Provided entries:
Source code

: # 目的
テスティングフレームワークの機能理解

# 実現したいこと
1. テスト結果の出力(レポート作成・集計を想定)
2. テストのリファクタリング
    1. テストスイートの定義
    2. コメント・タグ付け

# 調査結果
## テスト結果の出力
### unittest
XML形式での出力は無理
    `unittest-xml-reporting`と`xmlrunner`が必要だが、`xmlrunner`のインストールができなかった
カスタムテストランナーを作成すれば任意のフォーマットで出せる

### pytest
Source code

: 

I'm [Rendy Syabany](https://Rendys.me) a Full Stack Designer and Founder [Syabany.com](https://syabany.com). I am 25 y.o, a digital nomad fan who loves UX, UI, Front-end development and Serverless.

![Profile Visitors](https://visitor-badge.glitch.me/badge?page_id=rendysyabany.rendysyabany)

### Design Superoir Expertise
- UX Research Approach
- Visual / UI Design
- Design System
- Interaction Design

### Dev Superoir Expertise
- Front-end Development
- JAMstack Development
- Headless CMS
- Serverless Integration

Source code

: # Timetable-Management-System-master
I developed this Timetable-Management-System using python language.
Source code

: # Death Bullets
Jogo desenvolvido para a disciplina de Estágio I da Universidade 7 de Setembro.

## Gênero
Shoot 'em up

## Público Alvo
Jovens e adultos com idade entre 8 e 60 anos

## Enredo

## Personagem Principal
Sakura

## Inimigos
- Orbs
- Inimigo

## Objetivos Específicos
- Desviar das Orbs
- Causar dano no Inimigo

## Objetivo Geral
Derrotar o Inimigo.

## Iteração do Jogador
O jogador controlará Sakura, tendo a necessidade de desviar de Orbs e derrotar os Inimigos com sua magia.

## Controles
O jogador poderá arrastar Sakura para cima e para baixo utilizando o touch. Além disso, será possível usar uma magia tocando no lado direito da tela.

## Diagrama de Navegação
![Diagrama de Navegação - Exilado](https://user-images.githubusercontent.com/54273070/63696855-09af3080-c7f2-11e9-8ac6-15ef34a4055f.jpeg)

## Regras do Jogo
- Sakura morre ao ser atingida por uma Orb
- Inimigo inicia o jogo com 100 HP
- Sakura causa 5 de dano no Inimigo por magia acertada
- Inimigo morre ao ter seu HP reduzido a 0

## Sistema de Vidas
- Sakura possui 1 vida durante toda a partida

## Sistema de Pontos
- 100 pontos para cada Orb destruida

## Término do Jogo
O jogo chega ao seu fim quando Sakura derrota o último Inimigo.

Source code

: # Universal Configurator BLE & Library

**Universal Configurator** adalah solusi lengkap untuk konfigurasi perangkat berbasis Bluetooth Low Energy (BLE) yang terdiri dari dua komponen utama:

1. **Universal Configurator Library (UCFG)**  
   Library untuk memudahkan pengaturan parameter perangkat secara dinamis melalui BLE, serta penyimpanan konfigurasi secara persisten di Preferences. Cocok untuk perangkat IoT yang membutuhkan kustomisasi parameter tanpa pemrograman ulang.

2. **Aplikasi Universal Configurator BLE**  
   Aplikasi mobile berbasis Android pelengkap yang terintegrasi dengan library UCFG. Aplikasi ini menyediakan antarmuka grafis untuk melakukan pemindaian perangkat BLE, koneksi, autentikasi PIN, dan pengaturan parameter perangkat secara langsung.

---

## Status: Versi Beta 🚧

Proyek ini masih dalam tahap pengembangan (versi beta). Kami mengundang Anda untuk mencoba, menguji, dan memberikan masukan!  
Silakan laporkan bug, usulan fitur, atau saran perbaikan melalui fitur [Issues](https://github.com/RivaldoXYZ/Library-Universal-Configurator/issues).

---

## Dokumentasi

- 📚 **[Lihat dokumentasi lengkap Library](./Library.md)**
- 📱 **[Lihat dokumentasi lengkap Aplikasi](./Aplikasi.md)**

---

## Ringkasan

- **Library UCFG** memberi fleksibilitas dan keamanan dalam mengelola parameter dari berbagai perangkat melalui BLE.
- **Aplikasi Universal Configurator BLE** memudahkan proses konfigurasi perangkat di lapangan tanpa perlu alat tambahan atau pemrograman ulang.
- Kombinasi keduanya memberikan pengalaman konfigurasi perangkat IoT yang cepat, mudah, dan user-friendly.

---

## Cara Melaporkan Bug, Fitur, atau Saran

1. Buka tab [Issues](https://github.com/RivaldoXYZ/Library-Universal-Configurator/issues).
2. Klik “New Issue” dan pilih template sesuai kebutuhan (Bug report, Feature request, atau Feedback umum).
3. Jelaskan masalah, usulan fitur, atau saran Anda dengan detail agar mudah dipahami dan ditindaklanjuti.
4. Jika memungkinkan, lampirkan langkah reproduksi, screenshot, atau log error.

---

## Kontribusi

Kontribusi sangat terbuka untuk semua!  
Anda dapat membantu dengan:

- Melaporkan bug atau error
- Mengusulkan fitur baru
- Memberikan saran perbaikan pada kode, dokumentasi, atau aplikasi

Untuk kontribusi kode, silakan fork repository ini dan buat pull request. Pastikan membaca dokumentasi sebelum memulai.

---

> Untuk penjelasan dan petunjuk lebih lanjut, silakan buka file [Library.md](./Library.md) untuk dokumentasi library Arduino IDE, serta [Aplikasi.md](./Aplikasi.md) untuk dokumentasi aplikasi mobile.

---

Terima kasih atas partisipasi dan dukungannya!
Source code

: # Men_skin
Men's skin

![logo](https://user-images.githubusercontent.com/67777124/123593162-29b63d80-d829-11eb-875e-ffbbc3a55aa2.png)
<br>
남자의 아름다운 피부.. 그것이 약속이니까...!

Your task:
Take each record above and return it verbatim.

Task answer:
Source code

: # 目的
テスティングフレームワークの機能理解

# 実現したいこと
1. テスト結果の出力(レポート作成・集計を想定)
2. テストのリファクタリング
    1. テストスイートの定義
    2. コメント・タグ付け

# 調査結果
## テスト結果の出力
### unittest
XML形式での出力は無理
    `unittest-xml-reporting`と`xmlrunner`が必要だが、`xmlrunner`のインストールができなかった
カスタムテストランナーを作成すれば任意のフォーマットで出せる

### pytest
Source code

: 

I'm [Rendy Syabany](https://Rendys.me) a Full Stack Designer and Founder [Syabany.com](https://syabany.com). I am 25 y.o, a digital nomad fan who loves UX, UI, Front-end development and Serverless.

![Profile Visitors](https://visitor-badge.glitch.me/badge?page_id=rendysyabany.rendysyabany)

### Design Superoir Expertise
- UX Research Approach
- Visual / UI Design
- Design System
- Interaction Design

### Dev Superoir Expertise
- Front-end Development
- JAMstack Development
- Headless CMS
- Serverless Integration

Source code

: # Timetable-Management-System-master
I developed this Timetable-Management-System using python language.
Source code

: # Death Bullets
Jogo desenvolvido para a disciplina de Estágio I da Universidade 7 de Setembro.

## Gênero
Shoot 'em up

## Público Alvo
Jovens e adultos com idade entre 8 e 60 anos

## Enredo

## Personagem Principal
Sakura

## Inimigos
- Orbs
- Inimigo

## Objetivos Específicos
- Desviar das Orbs
- Causar dano no Inimigo

## Objetivo Geral
Derrotar o Inimigo.

## Iteração do Jogador
O jogador controlará Sakura, tendo a necessidade de desviar de Orbs e derrotar os Inimigos com sua magia.

## Controles
O jogador poderá arrastar Sakura para cima e para baixo utilizando o touch. Além disso, será possível usar uma magia tocando no lado direito da tela.

## Diagrama de Navegação
![Diagrama de Navegação - Exilado](https://user-images.githubusercontent.com/54273070/63696855-09af3080-c7f2-11e9-8ac6-15ef34a4055f.jpeg)

## Regras do Jogo
- Sakura morre ao ser atingida por uma Orb
- Inimigo inicia o jogo com 100 HP
- Sakura causa 5 de dano no Inimigo por magia acertada
- Inimigo morre ao ter seu HP reduzido a 0

## Sistema de Vidas
- Sakura possui 1 vida durante toda a partida

## Sistema de Pontos
- 100 pontos para cada Orb destruida

## Término do Jogo
O jogo chega ao seu fim quando Sakura derrota o último Inimigo.

Source code

: # Universal Configurator BLE & Library

**Universal Configurator** adalah solusi lengkap untuk konfigurasi perangkat berbasis Bluetooth Low Energy (BLE) yang terdiri dari dua komponen utama:

1. **Universal Configurator Library (UCFG)**  
   Library untuk memudahkan pengaturan parameter perangkat secara dinamis melalui BLE, serta penyimpanan konfigurasi secara persisten di Preferences. Cocok untuk perangkat IoT yang membutuhkan kustomisasi parameter tanpa pemrograman ulang.

2. **Aplikasi Universal Configurator BLE**  
   Aplikasi mobile berbasis Android pelengkap yang terintegrasi dengan library UCFG. Aplikasi ini menyediakan antarmuka grafis untuk melakukan pemindaian perangkat BLE, koneksi, autentikasi PIN, dan pengaturan parameter perangkat secara langsung.

---

## Status: Versi Beta 🚧

Proyek ini masih dalam tahap pengembangan (versi beta). Kami mengundang Anda untuk mencoba, menguji, dan memberikan masukan!  
Silakan laporkan bug, usulan fitur, atau saran perbaikan melalui fitur [Issues](https://github.com/RivaldoXYZ/Library-Universal-Configurator/issues).

---

## Dokumentasi

- 📚 **[Lihat dokumentasi lengkap Library](./Library.md)**
- 📱 **[Lihat dokumentasi lengkap Aplikasi](./Aplikasi.md)**

---

## Ringkasan

- **Library UCFG** memberi fleksibilitas dan keamanan dalam mengelola parameter dari berbagai perangkat melalui BLE.
- **Aplikasi Universal Configurator BLE** memudahkan proses konfigurasi perangkat di lapangan tanpa perlu alat tambahan atau pemrograman ulang.
- Kombinasi keduanya memberikan pengalaman konfigurasi perangkat IoT yang cepat, mudah, dan user-friendly.

---

## Cara Melaporkan Bug, Fitur, atau Saran

1. Buka tab [Issues](https://github.com/RivaldoXYZ/Library-Universal-Configurator/issues).
2. Klik “New Issue” dan pilih template sesuai kebutuhan (Bug report, Feature request, atau Feedback umum).
3. Jelaskan masalah, usulan fitur, atau saran Anda dengan detail agar mudah dipahami dan ditindaklanjuti.
4. Jika memungkinkan, lampirkan langkah reproduksi, screenshot, atau log error.

---

## Kontribusi

Kontribusi sangat terbuka untuk semua!  
Anda dapat membantu dengan:

- Melaporkan bug atau error
- Mengusulkan fitur baru
- Memberikan saran perbaikan pada kode, dokumentasi, atau aplikasi

Untuk kontribusi kode, silakan fork repository ini dan buat pull request. Pastikan membaca dokumentasi sebelum memulai.

---

> Untuk penjelasan dan petunjuk lebih lanjut, silakan buka file [Library.md](./Library.md) untuk dokumentasi library Arduino IDE, serta [Aplikasi.md](./Aplikasi.md) untuk dokumentasi aplikasi mobile.

---

Terima kasih atas partisipasi dan dukungannya!
Source code

: # Men_skin
Men's skin

![logo](https://user-images.githubusercontent.com/67777124/123593162-29b63d80-d829-11eb-875e-ffbbc3a55aa2.png)
<br>
남자의 아름다운 피부.. 그것이 약속이니까...!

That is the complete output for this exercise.